Summary from Goodreads:
Winner of the 2019 Man Booker International Prize
In the village of al-Awafi in Oman, we encounter three sisters: Mayya, who marries after a heartbreak; Asma, who marries from a sense of duty; and Khawla, who chooses to refuse all offers and await a reunion with the man she loves, who has emigrated to Canada.
These three women and their families, their losses and loves, unspool beautifully against a backdrop of a rapidly changing Oman, a country evolving from a traditional, slave-owning society into its complex present. Through the sisters, we glimpse a society in all its degrees, from the very poorest of the local slave families to those making money through the advent of new wealth.
The first novel originally written in Arabic to ever win the Man Booker International Prize, and the first book by a female Omani author to be translated into English, Celestial Bodies marks the arrival in the United States of a major international writer.
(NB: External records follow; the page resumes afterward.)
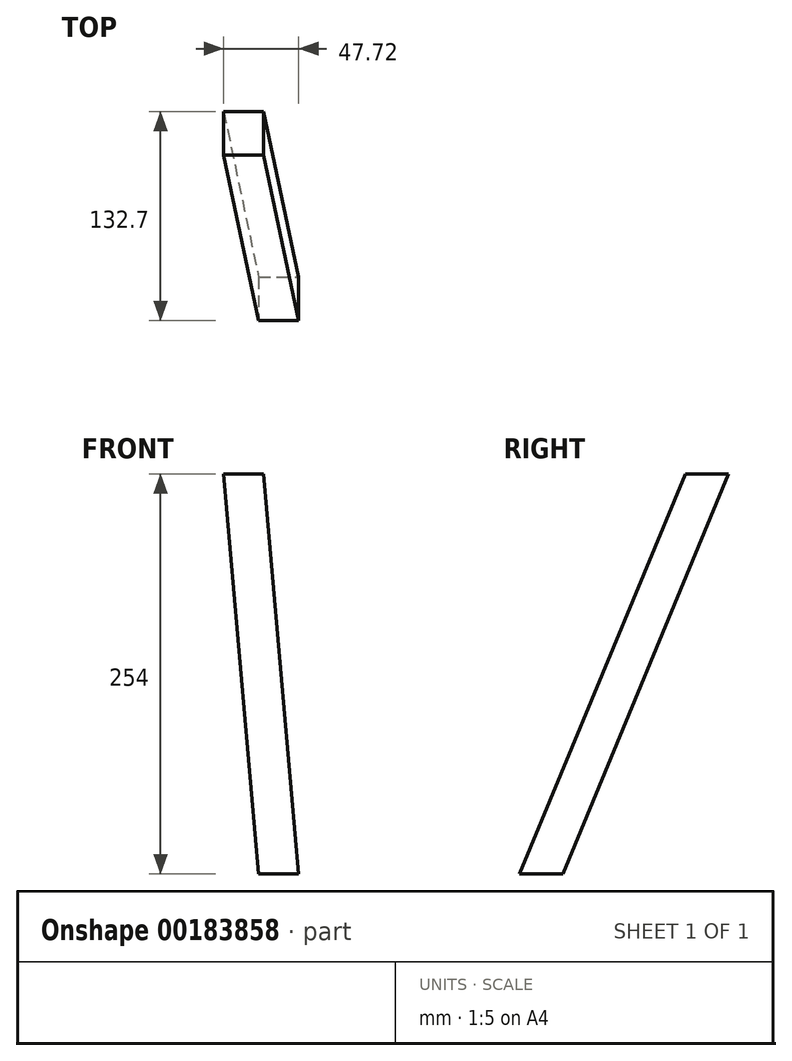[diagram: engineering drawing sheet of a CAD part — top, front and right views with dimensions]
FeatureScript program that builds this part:
annotation { "Feature Type Name" : "Feature", "Feature Type Description" : "" }
export const myFeature = defineFeature(function(context is Context, id is Id, definition is map)
    precondition{}
    {
        {
            var Q0;
            Q0=qCreatedBy(makeId("Front.planeOp"),FACE);
            var sketch = newSketch(context, id + "F0", { "sketchPlane" : qUnion([Q0])});
            skLineSegment(sketch, "E0.bottom", {"start": v(0, 0) * mm, "end": v(185.66, 0) * mm});
            skLineSegment(sketch, "E0.top", {"start": v(0, 254) * mm, "end": v(185.66, 254) * mm});
            skLineSegment(sketch, "E0.left", {"start": v(0, 0) * mm, "end": v(0, 254) * mm});
            skLineSegment(sketch, "E0.right", {"start": v(185.66, 0) * mm, "end": v(185.66, 254) * mm});
            skSolve(sketch);
        }
        {
            var Q0;
            Q0=makeQuery(id+"F0.imprint","IMPRINT",FACE,{"disambiguationData":[TD([[makeQuery(id+"F0.imprint","IMPRINT",EDGE,{"derivedFrom":sQuery(id+"F0.wireOp",EDGE,"E0.bottom")}),1.0]])]});
            extrude(context, id + "F1", {"entities" : qUnion([Q0]), "depth" : 254 * mm});
        }
        {
            var Q0;
            Q0=makeQuery(id+"F1.opExtrude","CAP_FACE",FACE,{"disambiguationData":[OSD([sQuery(id+"F0.wireOp",EDGE,"E0.bottom"),sQuery(id+"F0.wireOp",EDGE,"E0.top"),sQuery(id+"F0.wireOp",EDGE,"E0.left"),sQuery(id+"F0.wireOp",EDGE,"E0.right")])],"isStart":false});
            var sketch = newSketch(context, id + "F2", { "sketchPlane" : qUnion([Q0])});
            skLineSegment(sketch, "E1", {"start": v(0, 1743.05) * mm, "end": v(152.5, 0) * mm});
            skLineSegment(sketch, "E2", {"start": v(0, 1451.62) * mm, "end": v(127, 0) * mm});
            skSolve(sketch);
        }
        {
            var Q0;
            {var subQ5=makeQuery(id+"F1.opExtrude","CAP_EDGE",EDGE,{"disambiguationData":[OSD([sQuery(id+"F0.wireOp",EDGE,"E0.left")])],"isStart":false});Q0=makeQuery(id+"F2.imprint","IMPRINT",FACE,{"disambiguationData":[TD([[makeQuery(id+"F2.imprint","IMPRINT",EDGE,{"derivedFrom":subQ5}),-1.0]])]});}
            extrude(context, id + "F3", {"entities" : qUnion([Q0]), "operationType" : NewBodyOperationType.REMOVE, "endBound" : BoundingType.THROUGH_ALL, "oppositeDirection" : true, "depth" : 25.4 * mm});
        }
        {
            var Q0;
            Q0=makeQuery(id+"F1.opExtrude","SWEPT_FACE",FACE,{"disambiguationData":[OSD([sQuery(id+"F0.wireOp",EDGE,"E0.right")])]});
            var sketch = newSketch(context, id + "F4", { "sketchPlane" : qUnion([Q0])});
            skLineSegment(sketch, "E3", {"start": v(-254, 0) * mm, "end": v(-148.79, 254) * mm});
            skLineSegment(sketch, "E4", {"start": v(-226.5, 0) * mm, "end": v(-121.3, 254) * mm});
            skSolve(sketch);
        }
        {
            var Q0;
            {var subQ0=sQuery(id+"F4.wireOp",EDGE,"E3");Q0=makeQuery(id+"F4.imprint","IMPRINT",FACE,{"disambiguationData":[TD([[makeQuery(id+"F4.imprint","IMPRINT",EDGE,{"derivedFrom":subQ0}),1.0]])]});}
            extrude(context, id + "F5", {"entities" : qUnion([Q0]), "operationType" : NewBodyOperationType.REMOVE, "endBound" : BoundingType.THROUGH_ALL, "oppositeDirection" : true, "depth" : 25.4 * mm});
        }
        {
            var Q0;
            {var subQ0=sQuery(id+"F4.wireOp",EDGE,"E4");Q0=makeQuery(id+"F4.imprint","IMPRINT",FACE,{"disambiguationData":[TD([[makeQuery(id+"F4.imprint","IMPRINT",EDGE,{"derivedFrom":subQ0}),-1.0]])]});}
            extrude(context, id + "F6", {"entities" : qUnion([Q0]), "operationType" : NewBodyOperationType.REMOVE, "endBound" : BoundingType.THROUGH_ALL, "oppositeDirection" : true, "depth" : 25.4 * mm});
        }
        {
            var Q0;
            {var subQ5=makeQuery(id+"F1.opExtrude","CAP_EDGE",EDGE,{"disambiguationData":[OSD([sQuery(id+"F0.wireOp",EDGE,"E0.right")])],"isStart":false});Q0=makeQuery(id+"F2.imprint","IMPRINT",FACE,{"disambiguationData":[TD([[makeQuery(id+"F2.imprint","IMPRINT",EDGE,{"derivedFrom":subQ5}),1.0]])]});}
            extrude(context, id + "F7", {"entities" : qUnion([Q0]), "operationType" : NewBodyOperationType.REMOVE, "endBound" : BoundingType.THROUGH_ALL, "oppositeDirection" : true, "depth" : 25.4 * mm});
        }
        {
            var Q0;
            {var subQ0=sQuery(id+"F0.wireOp",EDGE,"E0.bottom");Q0=makeQuery(id+"F5.boolean.opBoolean","MERGE",EDGE,{"derivedFrom":[makeQuery(id+"F1.opExtrude","CAP_EDGE",EDGE,{"disambiguationData":[OSD([subQ0])],"isStart":false}),makeQuery(id+"F5.opExtrude","SWEPT_EDGE",EDGE,{"disambiguationData":[OSD([subQ0,sQuery(id+"F0.wireOp",EDGE,"E0.right"),sQuery(id+"F4.wireOp",EDGE,"E3")])]})]});}
            cPoint(context, id + "F8", {"entities" : qUnion([Q0]), "parameter" : 0.5});
        }
        {
            var Q0;
            Q0=makeQuery(id+"F7.boolean.opBoolean","INTERSECT",EDGE,{"derivedFrom":[makeQuery(id+"F5.boolean.opBoolean","COPY",FACE,{"derivedFrom":makeQuery(id+"F5.opExtrude","SWEPT_FACE",FACE,{"disambiguationData":[OSD([sQuery(id+"F4.wireOp",EDGE,"E3")])]})}),makeQuery(id+"F7.opExtrude","SWEPT_FACE",FACE,{"disambiguationData":[OSD([sQuery(id+"F2.wireOp",EDGE,"E1")])]})]});
            var Q1;
            Q1 = qCreatedBy(id + "F8" ,VERTEX);
            cPlane(context, id + "F9", {"entities" : qUnion([Q0, Q1]), "cplaneType" : CPlaneType.LINE_POINT, "offset" : 25.4 * mm, "width" : 152.4 * mm, "height" : 152.4 * mm});
        }
    });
I was very interested in this International Man Booker winner, the first Arabic-language winner of the prize and the first-ever novel by an Omani woman to be translated to English. Catapult was kind enough to approve my galley request. It is a beautifully-translated novel comprised of linked vignettes (best descriptor I have since the narrative is only vaguely linear with many narrators and points-of-view). Alharthi’s dream-like narrative uses the many perspectives of three generations of a family to capture a country and culture transitioning into the modern world. There are a LOT of characters and the narrative shifts back and forth in time, so this definitely isn’t a fast read, but they’re all so interesting, especially the three sisters Mayya, Asma, and Khawla, Mayya’s husband Abdullah, and Zarifa, a woman formerly enslaved to Abdullah’s father.
Celestial Bodies is out now.
Dear FTC: I read a digital galley of this book from the publisher via Edelweiss.